*Work to complete*:
[1] Answer these from the text on solar cell materials:
(a) Which semiconductor material is still the most important for solar cells?
(b) Which metal oxide is most often used as the conductive contact?
(c) What are metamaterials usually made of?
[2] Revise the text on solar cell materials starting at "The current techniques" and ending at "are more common.". Write that part out again, replacing "indium tin oxide" with "zinc oxide".
[3] Go on with the text on solar cell materials from where it stops.
━━ Selected text ━━
The worldwide demand for energy is constantly increasing. Until now, oil and coal were still the main sources of energy, but the number of solar systems is growing everywhere. Therewith, also the demand for the materials used is rising.
Silicon remains the most important semiconductor material for solar cells. It is available in almost unlimited quantities. Transparent electrodes are a critical component of solar cells and electronic displays, too. To collect electricity in a solar cell or inject electricity for a display, you need a conductive contact, like a metal, but you also need to be able to let light in or out in the case of displays.
The current techniques use metal oxides, most often indium tin oxide as the conductive contact. As supplies of this metal are limited, Lawrence Livermore National Laboratory (LLNL) researchers have decided to look for a metamaterial. Metamaterials are composite materials usually made of metals and dielectrics that have unique optical properties not found in nature. The researchers have turned to ordered metal nanowire meshes that provide high transmissivity high electrical connectivity and use elements that are more common.
━━━
━━ Extracted records ━━
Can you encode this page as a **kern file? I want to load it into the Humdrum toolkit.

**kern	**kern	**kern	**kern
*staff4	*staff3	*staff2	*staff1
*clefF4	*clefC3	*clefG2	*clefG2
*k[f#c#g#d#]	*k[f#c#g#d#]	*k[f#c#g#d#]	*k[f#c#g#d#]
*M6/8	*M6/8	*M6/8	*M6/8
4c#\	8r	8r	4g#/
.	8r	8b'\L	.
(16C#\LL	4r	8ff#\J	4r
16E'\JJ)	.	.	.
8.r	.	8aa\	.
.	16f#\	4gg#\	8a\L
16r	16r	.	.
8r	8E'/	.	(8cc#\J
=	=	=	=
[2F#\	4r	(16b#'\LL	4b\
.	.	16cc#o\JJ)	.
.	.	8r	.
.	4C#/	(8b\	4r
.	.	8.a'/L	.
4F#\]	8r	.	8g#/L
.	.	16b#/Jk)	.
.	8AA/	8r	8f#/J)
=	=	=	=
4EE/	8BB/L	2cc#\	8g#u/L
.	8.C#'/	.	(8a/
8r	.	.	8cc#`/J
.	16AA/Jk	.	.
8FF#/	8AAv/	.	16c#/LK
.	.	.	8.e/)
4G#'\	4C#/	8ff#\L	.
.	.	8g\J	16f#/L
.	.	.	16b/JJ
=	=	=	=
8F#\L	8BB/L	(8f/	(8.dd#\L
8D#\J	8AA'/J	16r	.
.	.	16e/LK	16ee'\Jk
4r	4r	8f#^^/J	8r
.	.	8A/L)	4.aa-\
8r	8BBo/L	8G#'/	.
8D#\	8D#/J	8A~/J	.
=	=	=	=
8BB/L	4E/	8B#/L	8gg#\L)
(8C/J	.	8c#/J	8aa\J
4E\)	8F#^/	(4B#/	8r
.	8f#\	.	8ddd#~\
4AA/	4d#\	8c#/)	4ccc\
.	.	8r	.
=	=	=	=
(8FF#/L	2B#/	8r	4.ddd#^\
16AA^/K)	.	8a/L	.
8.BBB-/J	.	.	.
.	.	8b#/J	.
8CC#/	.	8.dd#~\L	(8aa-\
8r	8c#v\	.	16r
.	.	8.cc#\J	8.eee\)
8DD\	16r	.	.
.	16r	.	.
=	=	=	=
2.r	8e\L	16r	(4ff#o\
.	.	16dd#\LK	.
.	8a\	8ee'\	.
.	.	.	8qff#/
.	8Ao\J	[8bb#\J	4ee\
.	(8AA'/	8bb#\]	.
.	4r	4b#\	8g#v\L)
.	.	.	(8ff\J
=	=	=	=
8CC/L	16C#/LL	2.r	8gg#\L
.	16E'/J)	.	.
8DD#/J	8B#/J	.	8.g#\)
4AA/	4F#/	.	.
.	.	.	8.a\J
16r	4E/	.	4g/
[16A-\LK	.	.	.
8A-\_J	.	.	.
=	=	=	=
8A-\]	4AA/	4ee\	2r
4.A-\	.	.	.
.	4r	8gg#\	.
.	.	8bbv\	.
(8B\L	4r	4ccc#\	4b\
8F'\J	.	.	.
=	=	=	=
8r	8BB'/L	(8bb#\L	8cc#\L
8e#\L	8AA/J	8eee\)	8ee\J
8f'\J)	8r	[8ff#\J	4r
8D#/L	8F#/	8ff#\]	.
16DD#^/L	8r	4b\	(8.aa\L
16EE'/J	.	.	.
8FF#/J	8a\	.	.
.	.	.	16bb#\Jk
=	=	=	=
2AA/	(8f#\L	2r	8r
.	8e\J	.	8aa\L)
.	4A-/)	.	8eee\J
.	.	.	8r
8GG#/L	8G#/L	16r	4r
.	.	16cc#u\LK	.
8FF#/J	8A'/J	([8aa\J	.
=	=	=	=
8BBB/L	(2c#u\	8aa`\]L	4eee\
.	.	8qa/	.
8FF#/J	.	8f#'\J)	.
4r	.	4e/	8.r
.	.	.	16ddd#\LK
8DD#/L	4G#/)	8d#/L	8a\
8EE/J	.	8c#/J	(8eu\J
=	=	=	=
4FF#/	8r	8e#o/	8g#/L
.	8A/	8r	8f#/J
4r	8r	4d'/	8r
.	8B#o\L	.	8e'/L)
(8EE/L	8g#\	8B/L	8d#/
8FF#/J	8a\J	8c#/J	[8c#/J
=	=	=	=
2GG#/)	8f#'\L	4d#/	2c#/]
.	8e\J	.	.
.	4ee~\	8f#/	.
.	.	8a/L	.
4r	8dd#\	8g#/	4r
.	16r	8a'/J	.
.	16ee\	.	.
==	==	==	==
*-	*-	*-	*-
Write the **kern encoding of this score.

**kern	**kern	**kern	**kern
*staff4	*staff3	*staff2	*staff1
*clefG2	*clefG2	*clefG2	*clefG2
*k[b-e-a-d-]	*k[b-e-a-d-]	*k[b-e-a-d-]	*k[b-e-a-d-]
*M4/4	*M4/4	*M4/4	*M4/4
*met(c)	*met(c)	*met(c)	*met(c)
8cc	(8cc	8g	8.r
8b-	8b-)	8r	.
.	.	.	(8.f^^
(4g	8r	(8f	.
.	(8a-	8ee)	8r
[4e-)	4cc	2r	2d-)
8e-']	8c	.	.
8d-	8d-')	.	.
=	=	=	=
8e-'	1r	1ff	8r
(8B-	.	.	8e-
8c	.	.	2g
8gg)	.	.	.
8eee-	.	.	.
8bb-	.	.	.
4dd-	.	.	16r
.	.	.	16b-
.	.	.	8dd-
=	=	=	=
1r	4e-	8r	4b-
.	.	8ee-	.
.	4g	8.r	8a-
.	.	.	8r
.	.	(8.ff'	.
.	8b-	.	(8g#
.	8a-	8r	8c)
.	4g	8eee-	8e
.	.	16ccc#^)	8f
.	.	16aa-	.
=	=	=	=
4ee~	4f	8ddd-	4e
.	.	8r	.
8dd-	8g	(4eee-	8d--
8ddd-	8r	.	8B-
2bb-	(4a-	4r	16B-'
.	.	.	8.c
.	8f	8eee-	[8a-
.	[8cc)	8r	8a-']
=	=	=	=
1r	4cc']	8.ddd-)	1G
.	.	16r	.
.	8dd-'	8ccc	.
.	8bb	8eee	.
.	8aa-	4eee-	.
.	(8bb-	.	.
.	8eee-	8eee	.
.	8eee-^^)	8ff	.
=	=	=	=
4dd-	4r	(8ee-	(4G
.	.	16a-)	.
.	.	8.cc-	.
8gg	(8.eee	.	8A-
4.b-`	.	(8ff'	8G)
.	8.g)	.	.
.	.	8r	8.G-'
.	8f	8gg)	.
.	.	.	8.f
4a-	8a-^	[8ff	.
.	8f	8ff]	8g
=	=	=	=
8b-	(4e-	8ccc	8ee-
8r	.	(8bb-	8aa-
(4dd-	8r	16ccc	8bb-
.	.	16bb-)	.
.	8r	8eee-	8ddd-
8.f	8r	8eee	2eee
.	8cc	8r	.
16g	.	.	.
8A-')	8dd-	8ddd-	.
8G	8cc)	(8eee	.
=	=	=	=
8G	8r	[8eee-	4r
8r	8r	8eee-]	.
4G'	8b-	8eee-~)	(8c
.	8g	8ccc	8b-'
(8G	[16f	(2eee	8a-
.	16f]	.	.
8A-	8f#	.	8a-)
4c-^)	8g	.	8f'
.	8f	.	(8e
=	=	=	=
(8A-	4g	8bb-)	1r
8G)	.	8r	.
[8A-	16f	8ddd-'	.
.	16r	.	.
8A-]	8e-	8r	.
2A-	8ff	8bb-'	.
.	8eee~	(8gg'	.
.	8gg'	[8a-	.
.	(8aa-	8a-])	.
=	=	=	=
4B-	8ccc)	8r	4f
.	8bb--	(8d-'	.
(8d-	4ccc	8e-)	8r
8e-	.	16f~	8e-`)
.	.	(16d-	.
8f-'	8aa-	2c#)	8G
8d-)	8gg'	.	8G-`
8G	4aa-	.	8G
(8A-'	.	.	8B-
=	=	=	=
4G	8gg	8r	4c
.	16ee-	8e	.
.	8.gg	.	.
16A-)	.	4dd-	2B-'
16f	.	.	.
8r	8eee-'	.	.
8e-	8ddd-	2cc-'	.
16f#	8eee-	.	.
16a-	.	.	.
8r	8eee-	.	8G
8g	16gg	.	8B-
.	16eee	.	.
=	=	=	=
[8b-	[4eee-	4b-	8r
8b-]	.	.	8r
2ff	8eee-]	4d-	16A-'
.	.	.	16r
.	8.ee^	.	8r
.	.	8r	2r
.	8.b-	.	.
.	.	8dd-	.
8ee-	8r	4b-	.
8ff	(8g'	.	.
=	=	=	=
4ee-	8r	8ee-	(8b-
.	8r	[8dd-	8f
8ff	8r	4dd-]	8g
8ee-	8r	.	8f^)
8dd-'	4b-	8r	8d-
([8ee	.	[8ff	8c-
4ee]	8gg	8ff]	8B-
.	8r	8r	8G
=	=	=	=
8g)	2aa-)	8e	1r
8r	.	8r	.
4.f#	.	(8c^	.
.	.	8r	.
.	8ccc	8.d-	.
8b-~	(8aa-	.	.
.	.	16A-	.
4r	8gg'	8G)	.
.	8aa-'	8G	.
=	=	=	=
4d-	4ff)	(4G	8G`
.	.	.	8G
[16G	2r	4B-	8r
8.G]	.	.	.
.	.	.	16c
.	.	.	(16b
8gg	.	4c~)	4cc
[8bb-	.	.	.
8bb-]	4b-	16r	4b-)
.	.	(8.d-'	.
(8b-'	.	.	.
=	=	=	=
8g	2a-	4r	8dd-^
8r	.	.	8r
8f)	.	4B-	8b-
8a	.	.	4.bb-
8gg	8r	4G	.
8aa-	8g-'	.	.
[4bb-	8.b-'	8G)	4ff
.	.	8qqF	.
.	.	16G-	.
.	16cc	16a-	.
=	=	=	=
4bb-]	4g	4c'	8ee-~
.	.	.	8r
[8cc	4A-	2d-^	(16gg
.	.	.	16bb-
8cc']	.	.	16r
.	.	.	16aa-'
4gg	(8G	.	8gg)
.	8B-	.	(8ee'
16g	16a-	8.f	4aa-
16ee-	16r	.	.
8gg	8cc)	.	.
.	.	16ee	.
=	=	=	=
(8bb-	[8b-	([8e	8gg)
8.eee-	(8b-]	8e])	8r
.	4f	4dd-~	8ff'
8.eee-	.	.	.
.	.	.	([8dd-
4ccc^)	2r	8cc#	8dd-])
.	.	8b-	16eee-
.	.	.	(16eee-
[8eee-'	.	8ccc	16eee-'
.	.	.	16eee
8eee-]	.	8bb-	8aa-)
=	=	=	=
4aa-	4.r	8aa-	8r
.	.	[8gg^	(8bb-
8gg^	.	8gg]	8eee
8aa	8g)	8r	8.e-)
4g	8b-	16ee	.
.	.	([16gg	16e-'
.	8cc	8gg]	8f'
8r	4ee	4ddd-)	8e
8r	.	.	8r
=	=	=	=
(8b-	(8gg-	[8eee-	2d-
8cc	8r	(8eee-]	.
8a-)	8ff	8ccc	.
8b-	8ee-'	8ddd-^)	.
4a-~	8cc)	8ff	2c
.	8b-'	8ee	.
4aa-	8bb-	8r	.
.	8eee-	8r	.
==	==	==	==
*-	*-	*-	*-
━━━
*Results by task*:
[1]
(a) Silicon
(b) Indium tin oxide
(c) Metals and dielectrics

[2]
The current techniques use metal oxides, most often zinc oxide as the conductive contact. As supplies of this metal are limited, Lawrence Livermore National Laboratory (LLNL) researchers have decided to look for a metamaterial. Metamaterials are composite materials usually made of metals and dielectrics that have unique optical properties not found in nature. The researchers have turned to ordered metal nanowire meshes that provide high transmissivity high electrical connectivity and use elements that are more common.

[3]
The worldwide consumption of rare solar cell materials such as indium, gallium, tellurium, and selenium exceeds the annual production volume. The rapidly-increasing consumption of indium is striking. In the form of indium tin oxide it is used in liquid crystal and OLED screens; gallium and indium is needed in the production of LEDs.
PRODUCTION OF OPTICAL METAMATERIALS
Because the structure of optical metamaterials must be smaller than the wavelength at which they function, fabricating optical metamaterials operating at visible wavelengths requires features on the order of 100 nanometers or smaller. “We’ve demonstrated a scalable method to create metallic nanowire arrays and meshes over square-centimetre-areas with tunable sub-100 nanometer dimensions and geometries,” said LLNL materials scientist Anna Hiszpanski, speaking to PV Magazine. “We were able to attain comparable or smaller dimensions than what the traditional nanofab techniques can produce and do it over a significantly larger area relevant for real-world applications.”
For transparent electrode applications, having such small metal nanowire meshes is important because their small nanometer-size diameter enables more light to pass through while the ordered nature of the arrays/meshes increases the number of electrical contacts between nanowires, increasing conductivity. “Ordering nanowires to increase the number of electrical interconnections between wires is highly desirable but difficult to do,” Hiszpanski said. “The very simple bottom-up approach we used to fabricate these ordered nanowires meshes is inherently scalable to device-relevant areas,” she confirmed.
A common sample size area using these nanofabrication techniques for metamaterials is in the range of 100 microns, but the team was able to create nanopatterns of more than a centimeter. According to the research team, the next step is to increase the conductivity of the metal nanowire mesh.